This October, at Galerie Perrotin in Hong Kong, contemporary Japanese artist MR. debuted ten large-scale acrylic works as well as a handful of watercolors created in the last year-and-a-half. Celebrating the ascension of anime to the ranks of high culture, MR. inundates the picture plane with 7-Eleven products, graffiti text and dancing punctuation, all of which enshrine devotional images of young girls. Much like a sugar-high, the artist highlights the visceral and irrational state caused by excessive consumption.
Working under the umbrella of a number of erotic and aesthetic subcultures, MR. readily identifies as an otaku, someone with obsessive behavior. In his case, the artist is drawn to the “cute” sexuality of pre-adolescents who star in manga, video games and increasingly in the affect of real life girls. In So Sweet!: Daydreaming (2013), a work a little over two meters long, and the largest work on show, a shy girl holds our gaze from beneath her bangs. Swirling locks of hair are tangled with layers of graffiti and the accompanying caption reads: “So Sweet!”

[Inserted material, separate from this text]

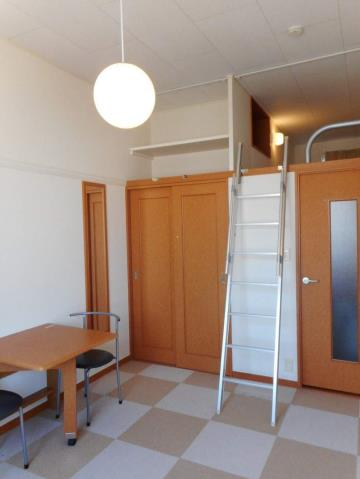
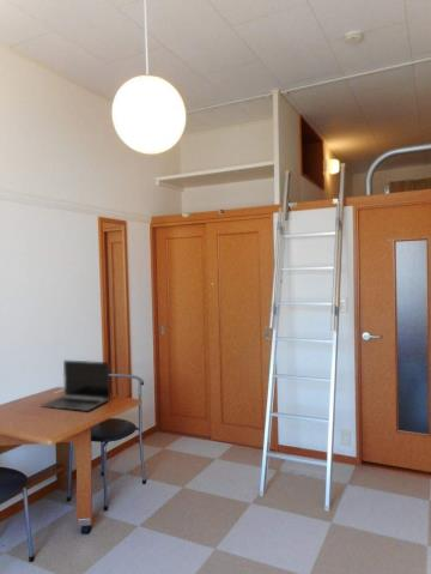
+ laptop [40,359,111,412]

MR.’s practice, which dates from the 1990s, has evolved from more straightforward depictions of fetishes to works which, while still retaining his infatuation with the girl-child, have begun to feature signs, shapes and colors. The proliferation of text marks these recent explorations, indicating a desire for the artist—now in his 40s—to extend beyond his otaku circle. In most works you’ll find dripping cursive, bubble forms, pixilated tags (which may refer to one obvious source of inspiration, the Internet), and scribbled notes which look like the permanent marker scrawling you might find on the back of a bus seat. His departure from literal depictions of his fantasy life can be attributed to the artist’s desire to be free of constraints. “If I keep on doing such work I will be locked into a style and won’t create something new,” he says.
From the foot of a huge canvas, in works like High School Story: Yeah! Yeah! (2013), MR. highlights his contention that women in Japan are actually much more powerful than men. In the 194-centimeter tall canvas, two girls pose in customized uniforms, their skirts hiked, neckties loosened and one sporting pink pigtails. Surrounding them, slapped incongruously like bumper stickers, are graffiti text and images of snacks, mirroring the girls’ yummy or sweet nature.
Though it may not always come across, some of the works touch upon more sensitive issues. In Shakotan Love: Virgin Blue (2013) a Yankee girl—sweatshirt pulled across her large chest, done up with a precarious zipper—appears provocative in her demeanor. Yankee, a sub-culture characterized by punkish gear, bleached hair and motorcycle riding, emerged in Japan in the late 1970s and has been derided for its apparent shirking of tradition. Yet MR. recalls how, where greater society failed to, some Yankees lent a hand following the Tohoku earthquake in 2011. He admires these youth for their free spirit and hopes that the work in this exhibition will serve to elevate the subculture. “Yankees are not really approved by the general public,” he says, further elaborating, “the process of creation was turning something most people see as bad to an ideal.”
Likening his practice to a kind of Zen philosophy, MR. cherishes and acts upon the “here and now.” So, it shouldn’t come as a surprise that there is a sense of iconoclasm in this show—signs, branding and even heads of young girls are taken totally out of context and re-worked into frenzied compositions that force one to reflect on how images in pop culture are received.